В своем кабинете, тихом и спокойном, Крылов, как всегда, просмотрел сообщения о землетрясениях, принесенных телеграфом и радио со всех углов земного шара, потом взял толстую папку с начатой работой, которая должна была сыграть большую роль в науке о предсказании землетрясений. В этой папке лежали и журнал сейсмической станции «Мегра» в красном кожаном переплете, и последние сообщения, переданные ее директором, и дневники Гребнева, и множество сейсмограмм. Но, перебирая эти бумаги, Крылов думал сейчас только о людях, спасенных на раздробленном землетрясением далеком острове, о гибели которого в газетах было написано всего лишь несколько строк…
Когда Василию исполнилось двенадцать лет, отец, флота капитан-лейтенант Сергей Петрович Сидоров, подарил ему толстую-претолстую книгу. На кожаном потертом переплете было вытиснено давно потускневшим золотом «Histoire des naufrages».
Василий поцеловал руку отца, Потом без особой радости в голосе прочел: «История»… «История»…
Незнакомое слово показалось мальчику скучным и тяжелым, как булыжник мостовой.
— «История кораблекрушений». В двух французских словах заблудился! Я чуть постарше тебя был — в Лондоне, Лиссабоне, Марселе мог понять любого встречного, даже пьяного… Неучем растешь!
Взяв растрепанный словарь, мальчик сел у окна. «Разве можно судить о знаниях человека по одному случайному слову?» Василий поглядел на стекла, затянутые морозными узорами, и со вздохом самоотречения раскрыл «Историю».
…Может, это был тот особенный день, когда многое способно оставить в душе глубочайший след и даже изменить привычное течение жизни, а может, и сама «История» обладала удивительной, колдовской силой. Она то говорила с мальчиком лаконичным, четким языком корабельных журналов, то как будто тянула заунывную матросскую песню; от слов этой песни, чужих и ярких, сладко замирало сердце. А то вдруг в тихую комнату, где в печке уютно потрескивали дрова, врывался крик боли и отчаяния, раздавался вопль о помощи. Напрасный призыв, постепенно замиравший…
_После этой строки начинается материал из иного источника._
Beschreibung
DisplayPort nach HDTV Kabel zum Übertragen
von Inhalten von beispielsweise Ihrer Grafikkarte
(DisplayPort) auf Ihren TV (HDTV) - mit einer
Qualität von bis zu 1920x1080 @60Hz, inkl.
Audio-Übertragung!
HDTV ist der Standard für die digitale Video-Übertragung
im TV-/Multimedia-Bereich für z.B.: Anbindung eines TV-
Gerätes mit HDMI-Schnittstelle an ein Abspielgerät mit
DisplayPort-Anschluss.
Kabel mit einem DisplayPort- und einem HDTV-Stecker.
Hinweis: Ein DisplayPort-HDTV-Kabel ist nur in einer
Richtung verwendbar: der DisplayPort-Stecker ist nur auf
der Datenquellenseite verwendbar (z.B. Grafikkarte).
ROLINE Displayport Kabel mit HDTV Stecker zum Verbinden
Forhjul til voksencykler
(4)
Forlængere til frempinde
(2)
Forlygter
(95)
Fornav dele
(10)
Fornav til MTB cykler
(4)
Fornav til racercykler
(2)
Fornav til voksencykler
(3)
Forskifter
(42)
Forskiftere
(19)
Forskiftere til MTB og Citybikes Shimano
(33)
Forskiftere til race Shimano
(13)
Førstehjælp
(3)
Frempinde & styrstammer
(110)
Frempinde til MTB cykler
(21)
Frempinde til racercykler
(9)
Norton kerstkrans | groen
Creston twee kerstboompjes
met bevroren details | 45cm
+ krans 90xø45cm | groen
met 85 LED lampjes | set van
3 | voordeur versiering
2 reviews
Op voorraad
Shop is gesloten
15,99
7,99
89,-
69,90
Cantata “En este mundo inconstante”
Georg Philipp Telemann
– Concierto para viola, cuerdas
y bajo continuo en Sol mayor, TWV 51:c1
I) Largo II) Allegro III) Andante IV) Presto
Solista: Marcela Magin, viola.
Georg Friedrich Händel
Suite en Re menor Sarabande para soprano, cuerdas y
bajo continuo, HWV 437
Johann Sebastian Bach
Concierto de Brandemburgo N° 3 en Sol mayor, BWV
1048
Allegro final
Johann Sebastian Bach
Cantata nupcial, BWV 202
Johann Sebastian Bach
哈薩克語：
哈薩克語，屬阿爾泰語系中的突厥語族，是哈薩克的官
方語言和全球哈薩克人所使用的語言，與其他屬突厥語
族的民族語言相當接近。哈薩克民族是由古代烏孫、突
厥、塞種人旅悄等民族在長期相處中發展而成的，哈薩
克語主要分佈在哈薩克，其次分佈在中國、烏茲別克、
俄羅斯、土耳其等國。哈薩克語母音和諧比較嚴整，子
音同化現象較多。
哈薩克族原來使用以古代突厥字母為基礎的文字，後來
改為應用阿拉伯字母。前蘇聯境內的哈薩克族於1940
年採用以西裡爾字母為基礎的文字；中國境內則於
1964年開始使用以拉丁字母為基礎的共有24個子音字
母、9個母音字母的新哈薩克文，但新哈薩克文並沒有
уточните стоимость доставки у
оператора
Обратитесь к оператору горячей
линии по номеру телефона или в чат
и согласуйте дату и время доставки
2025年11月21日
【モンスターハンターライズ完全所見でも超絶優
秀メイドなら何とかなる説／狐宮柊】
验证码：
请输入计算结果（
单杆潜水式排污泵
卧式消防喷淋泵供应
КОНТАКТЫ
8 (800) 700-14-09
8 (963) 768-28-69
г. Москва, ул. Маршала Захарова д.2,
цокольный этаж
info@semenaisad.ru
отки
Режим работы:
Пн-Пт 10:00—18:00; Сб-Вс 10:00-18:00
Отрываясь от пожелтевших страниц, Василий с удивлением смотрел на мутное, льдистое стекло — ведь только сейчас перед ним расстилался песчаный берег, раскаленный солнцем, только сейчас он видел буревестников, легко, словно призраки, бегущих по волнам…
Когда умирала мать Василия, Сергей Петрович клятвенно обещал ей никогда не рассказывать сыну о своих плаваниях. Он сдержал слово. Он даже сделал больше. Чтобы навсегда оттолкнуть Василия от моря, он познакомил его со страшной стороной жизни моряка, с бедствиями, грозящими каждому, кто вверяет свою судьбу волнам и ветру. Так в чем оке вина капитана, если мальчишка, едва дочитав «Историю», убежал из дому и только перед самым отходом был обнаружен в трюме корабля, направлявшегося в Вест-Индию? После этого оставалось одно: уступить Василию и отдать его в Кронштадтский морской корпус, где в свое время учились его отец и дед.
Три года кадетских классов, три года гардемаринских — как будто совсем немного. Но моряки говорили, что человека, выдержавшего эти шесть лет, в дальнейшем очень трудно чем-либо испугать.
Единственным и горьким утешением избалованного сына Сергея Петровича в корпусе было чтение на ночь «Жития святых великомучеников»: кадетам в тумбочке у кровати разрешалось держать лишь какую-нибудь священную книгу.
Немного привыкнув к окружающему, Василий решил воспринимать все как первое в жизни кораблекрушение и считать увенчанное башней здание корпуса плотом, на котором в бурном житейском море терпят бедствие несколько сот кадетов и гардемаринов.
Зимой в корпусе царил страшный холод, и кадеты по ночам добывали дрова на соседних складах. Василий Сидоров внес в опасные ночные операции романтику, придумав бить поленья гарпуном, взобравшись на высокий забор. Гарпун требовалось вонзить так, чтобы тяжелые поленья не срывались с зазубренного острия, когда их тащили через забор.